Rubber Cargoes Cancelled

Chinese buyers default on 80,000t Indonesian rubber

Reuters
31 October 2008

(JAKARTA) Indonesian exporters have cancelled shipments of up to 80,000 tonnes of Indonesian rubber after Chinese buyers failed to pay up because prices dropped, an Indonesia Rubber Association official said yesterday.

Indonesia, the world’s second largest rubber producer after Thailand, exported 2.41 million tonnes of natural rubber in 2007.

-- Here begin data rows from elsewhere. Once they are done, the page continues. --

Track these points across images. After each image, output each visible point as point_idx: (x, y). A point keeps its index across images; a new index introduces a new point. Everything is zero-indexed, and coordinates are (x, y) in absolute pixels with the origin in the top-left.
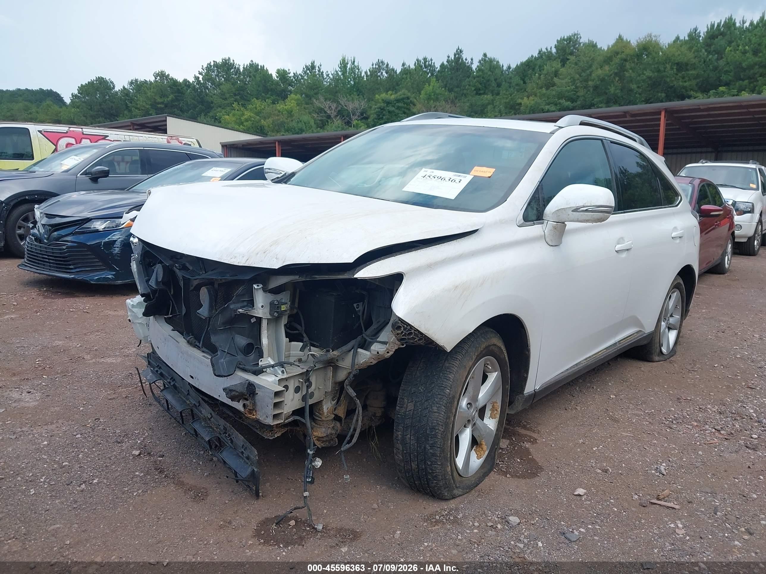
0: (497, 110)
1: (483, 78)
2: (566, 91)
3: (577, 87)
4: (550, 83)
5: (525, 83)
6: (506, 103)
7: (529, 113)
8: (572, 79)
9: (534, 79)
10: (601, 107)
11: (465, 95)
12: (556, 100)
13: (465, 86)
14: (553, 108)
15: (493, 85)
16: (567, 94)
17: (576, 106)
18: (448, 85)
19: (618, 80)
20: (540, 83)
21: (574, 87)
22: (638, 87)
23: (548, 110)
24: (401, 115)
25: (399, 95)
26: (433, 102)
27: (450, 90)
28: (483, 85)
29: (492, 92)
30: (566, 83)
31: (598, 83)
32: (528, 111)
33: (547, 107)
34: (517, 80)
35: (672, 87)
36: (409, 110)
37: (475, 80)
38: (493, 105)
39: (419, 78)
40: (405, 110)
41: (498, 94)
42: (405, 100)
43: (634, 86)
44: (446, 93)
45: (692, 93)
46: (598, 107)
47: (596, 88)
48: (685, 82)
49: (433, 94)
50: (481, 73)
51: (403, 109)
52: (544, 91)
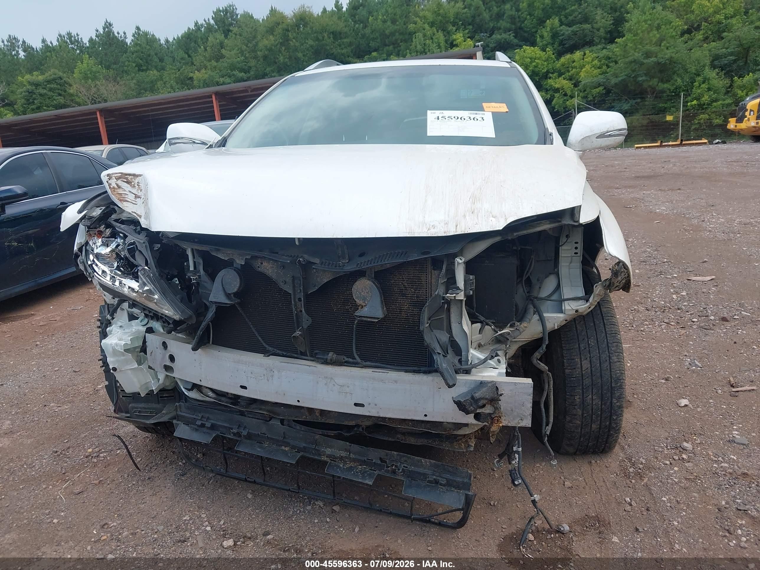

‘There are a lot of cancellations, especially for shipment to China. We can’t send the cargoes because they haven’t opened the letters of credit,’ Suharto Honggokusumo, the association’s executive director, told reporters.

He said between 60,000 and 80,000 tonnes of shipments to China had been cancelled.

Buyers had agreed to buy at US$2.8-$3 per kg, Mr Honggokusumo said but rubber prices have fallen to around US$1.8 per kg on fears that a global recession will hit demand.

The group had said Indonesia’s rubber exports were set to grow by 4 per cent this year, down from an earlier forecast of 5-7 per cent, as economic weakness dents demand from key buyers.

Demand for cars has slumped in many markets as consumers turn cautious in the face of a global financial crisis, and with more than 70 per cent of rubber sales going to the auto tyre industry, top producers Thailand, Indonesia and Malaysia are being hit.

The Agriculture Ministry has said it plans to cut production of natural rubber output by 30 per cent this year to lift slumping prices by encouraging farmers to reduce their tapping frequency to every three days instead of every two.

The benchmark rubber contract on the Tokyo Commodity Exchange for April 2009 delivery rose 12.5 yen, or 7.1 per cent, to end the morning session at 186.4 yen (US$1.92) per kg.

Earlier this week, the TOCOM rubber market reached its lowest level since July 2005 as investors abandoned riskier assets amid heightened credit concerns.

Rubber output from Indonesia is expected to grow by 4 per cent this year from 2.7 million tonnes in 2007.